**YOUR GOAL**
Go through the records and set each one down exactly, skipping any picture.

**PROVIDED RECORDS**
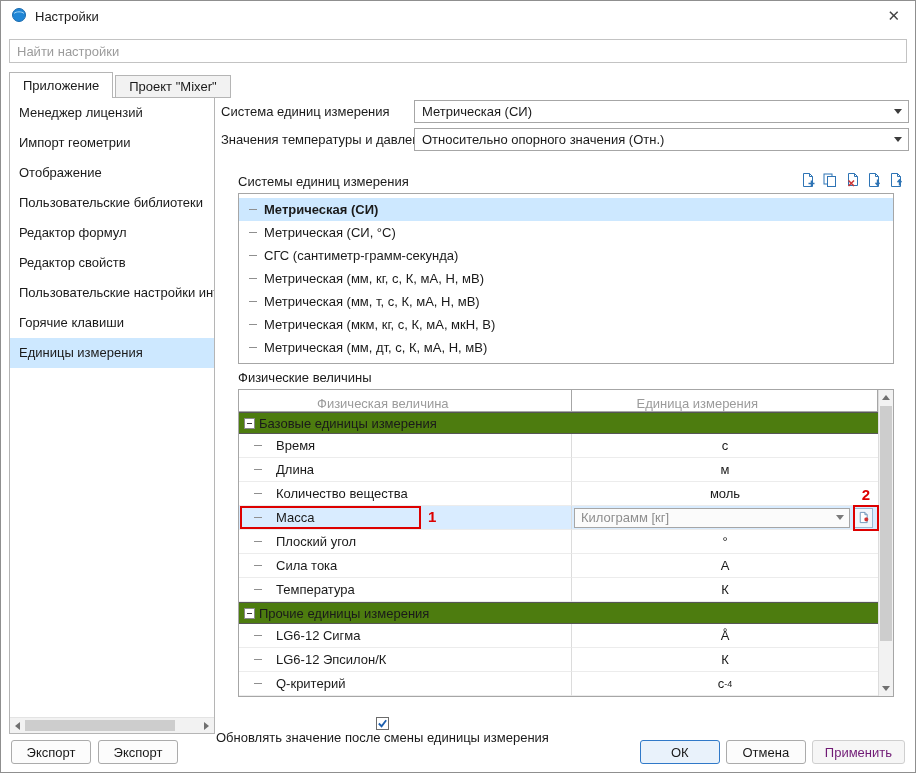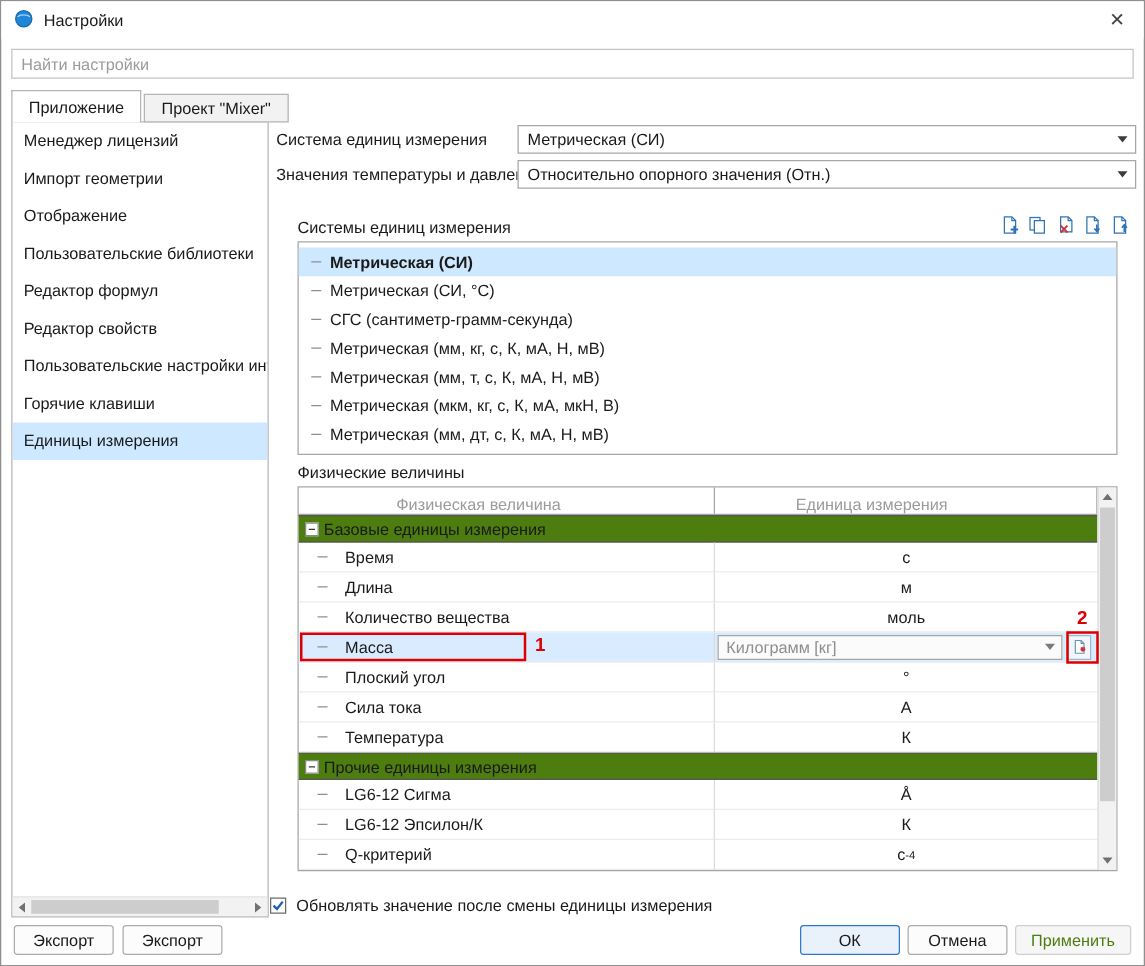"Обновлять значение после смены единицы" .check-row { flex-direction: none -> column; gap: 8px -> 0 }
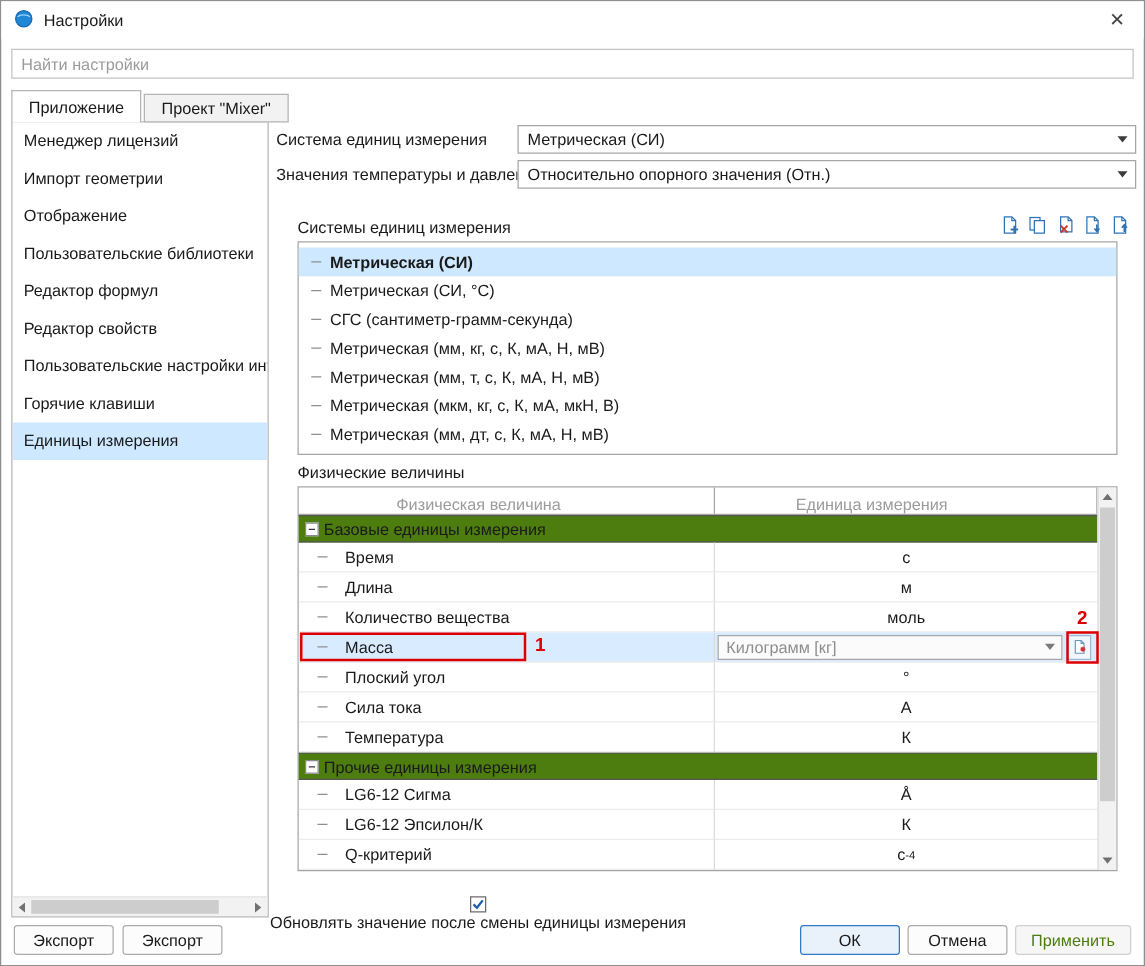"Применить" .btn.disabled { color: #4d7c0f -> #701a75 }
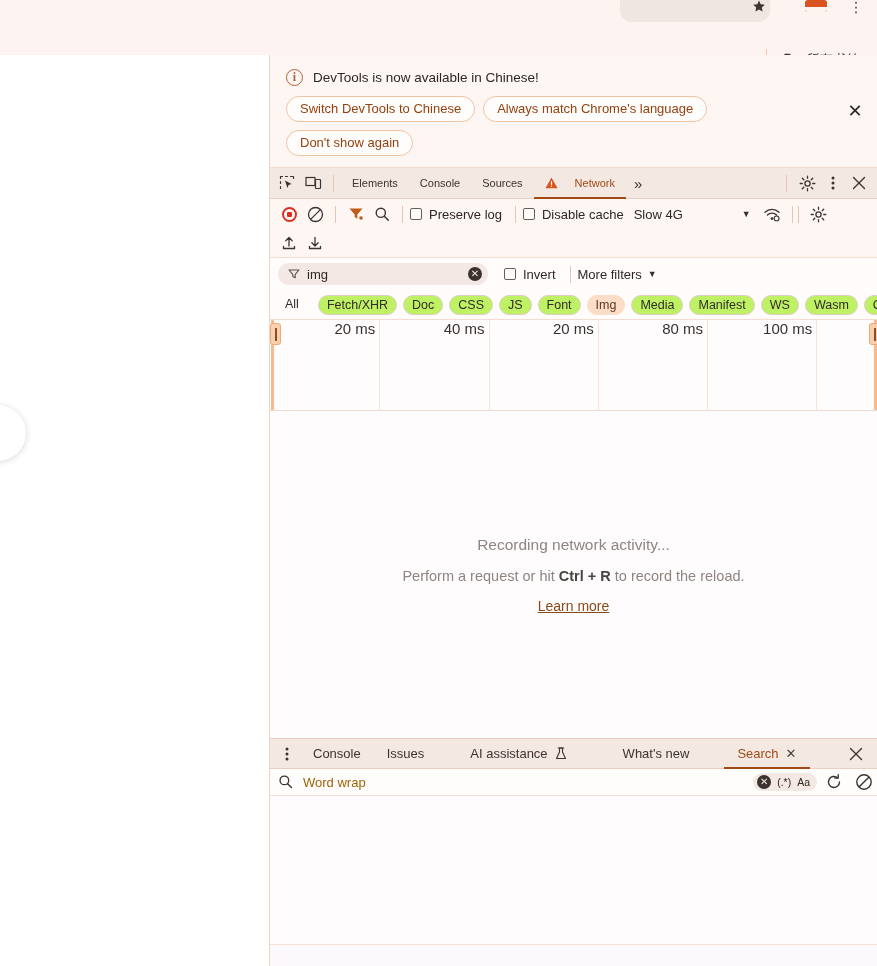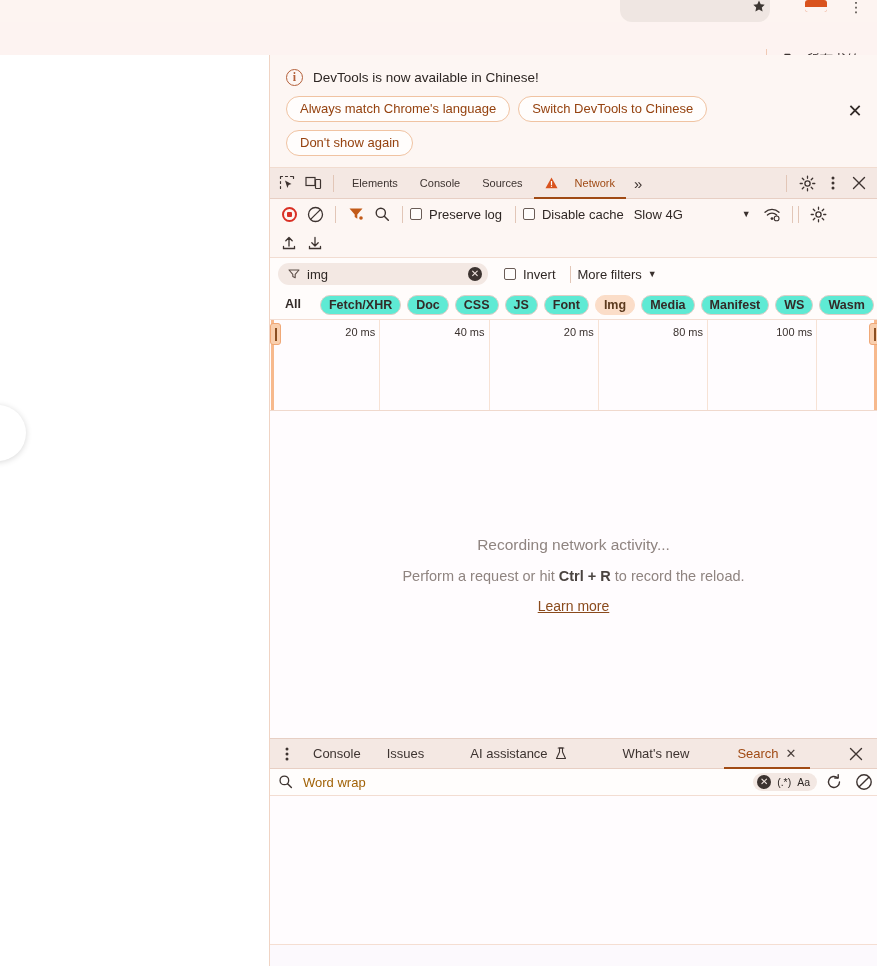"Always match Chrome's language" div.banner-btn { order: before "Switch DevTools to Chinese" -> after "Switch DevTools to Chinese" }
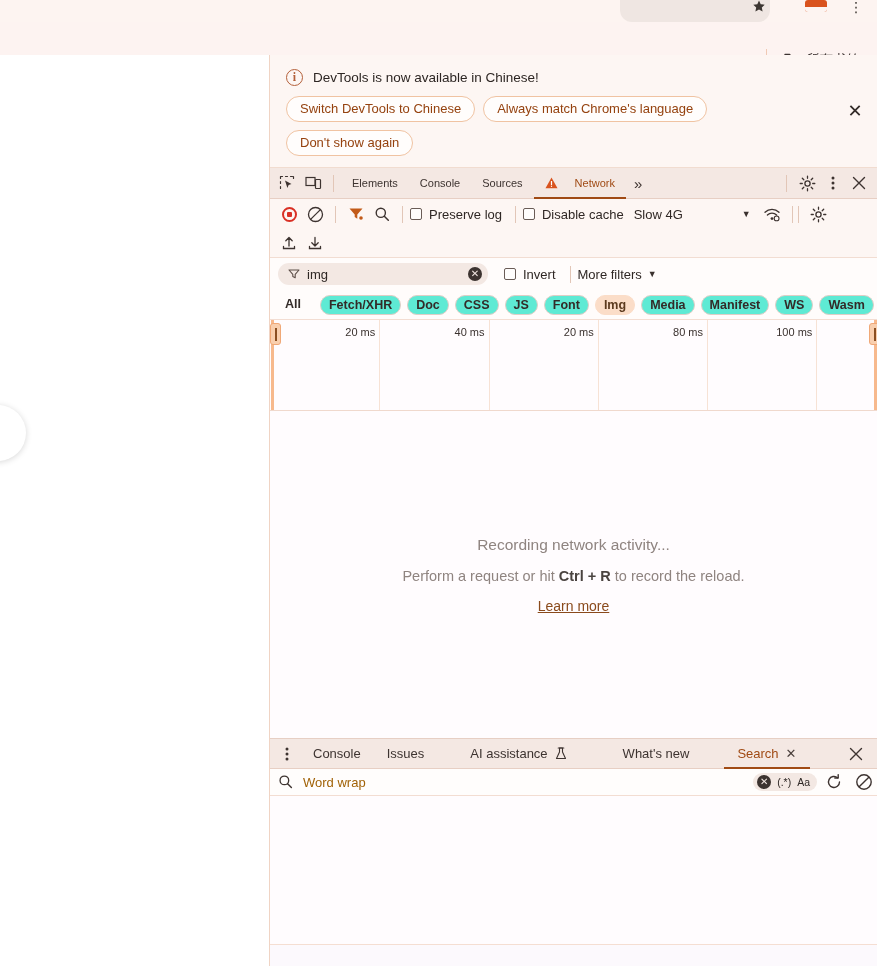"All" .pill-row { font-weight: bold -> none }
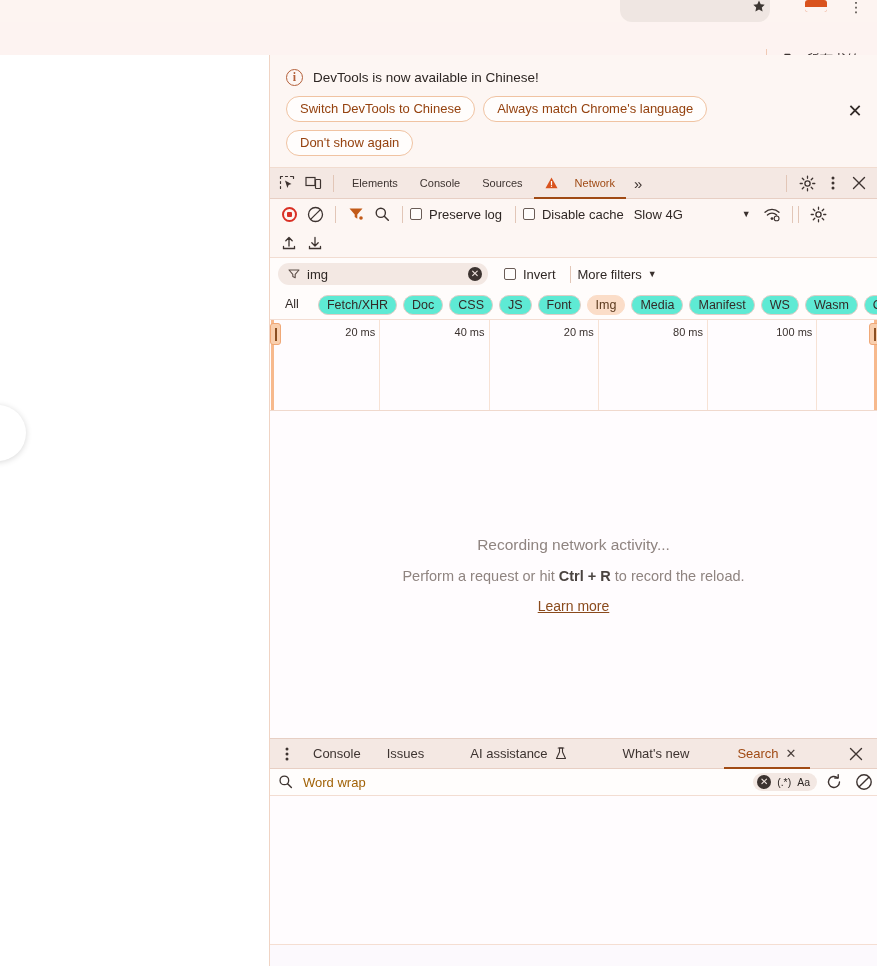"Fetch/XHR" .pill { background: #5eead4 -> #bef264 }
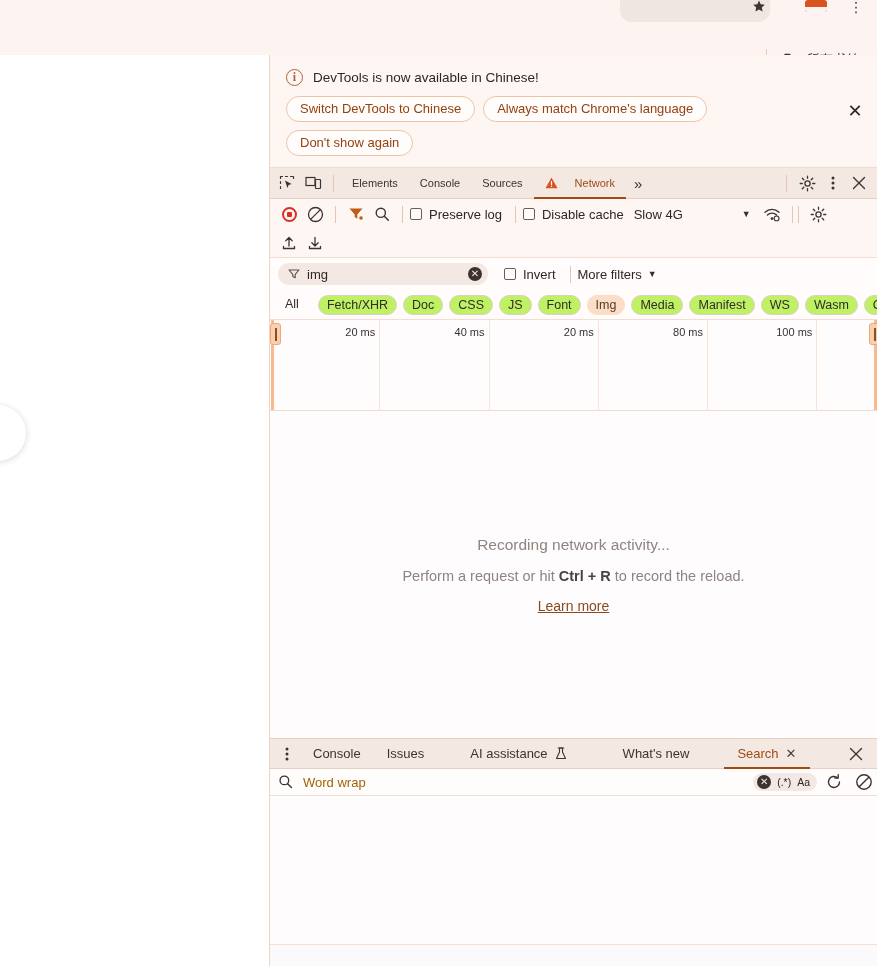"20 ms" .ov-tick { font-size: 11px -> 15px; top: 6px -> 0 }
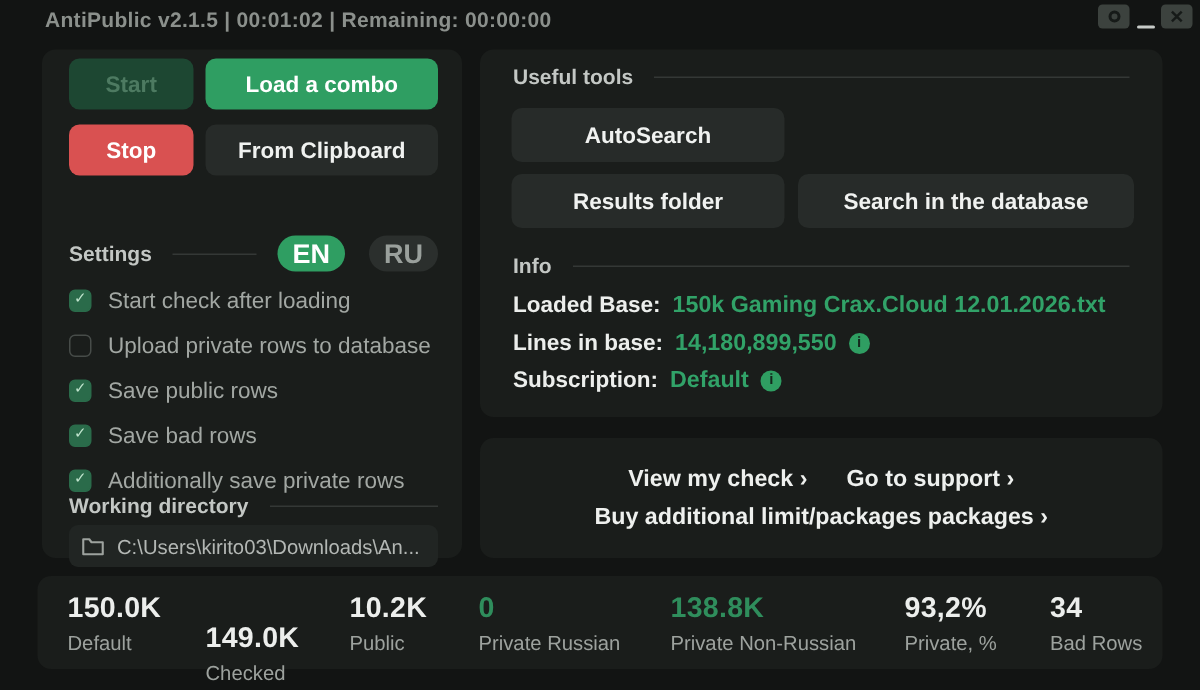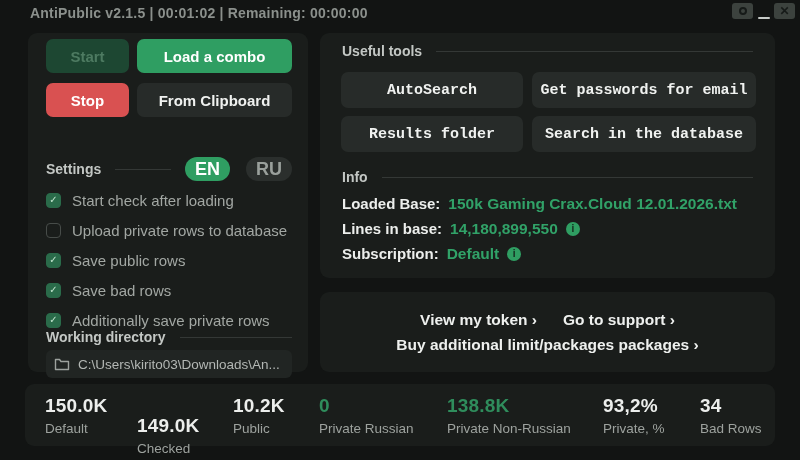"AutoSearch" .tool-btn { font-family: Liberation Mono, monospace -> Liberation Sans, sans-serif }
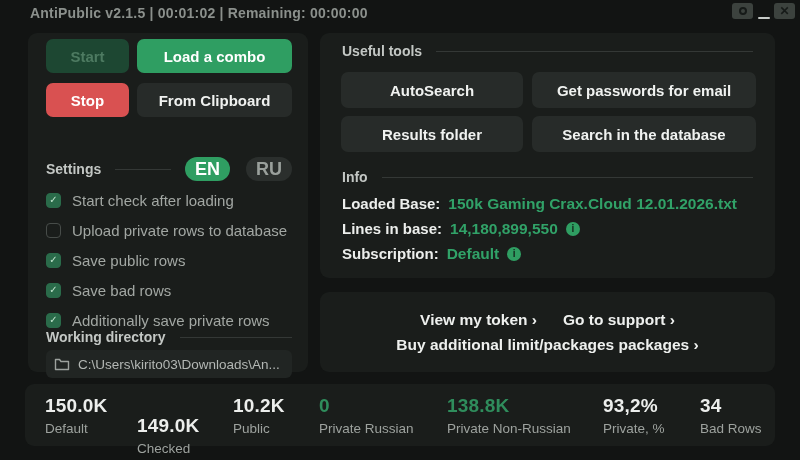"Get passwords for email" button.tool-btn { html: <button>Get passwords for email</button> -> none }
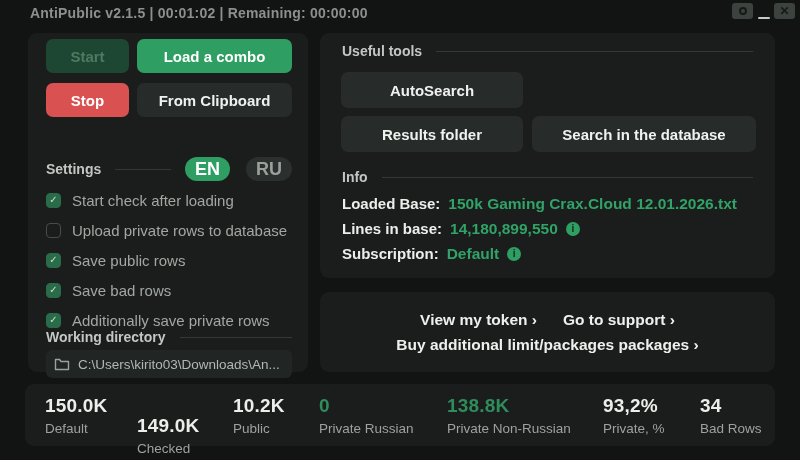"View my token ›" span.link { text: token -> check }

**THE ANSWER**
"Обновлять значение после смены единицы" .check-row { flex-direction: none -> column; gap: 8px -> 0 }
"Применить" .btn.disabled { color: #4d7c0f -> #701a75 }
"Always match Chrome's language" div.banner-btn { order: before "Switch DevTools to Chinese" -> after "Switch DevTools to Chinese" }
"All" .pill-row { font-weight: bold -> none }
"Fetch/XHR" .pill { background: #5eead4 -> #bef264 }
"20 ms" .ov-tick { font-size: 11px -> 15px; top: 6px -> 0 }
"AutoSearch" .tool-btn { font-family: Liberation Mono, monospace -> Liberation Sans, sans-serif }
"Get passwords for email" button.tool-btn { html: <button>Get passwords for email</button> -> none }
"View my token ›" span.link { text: token -> check }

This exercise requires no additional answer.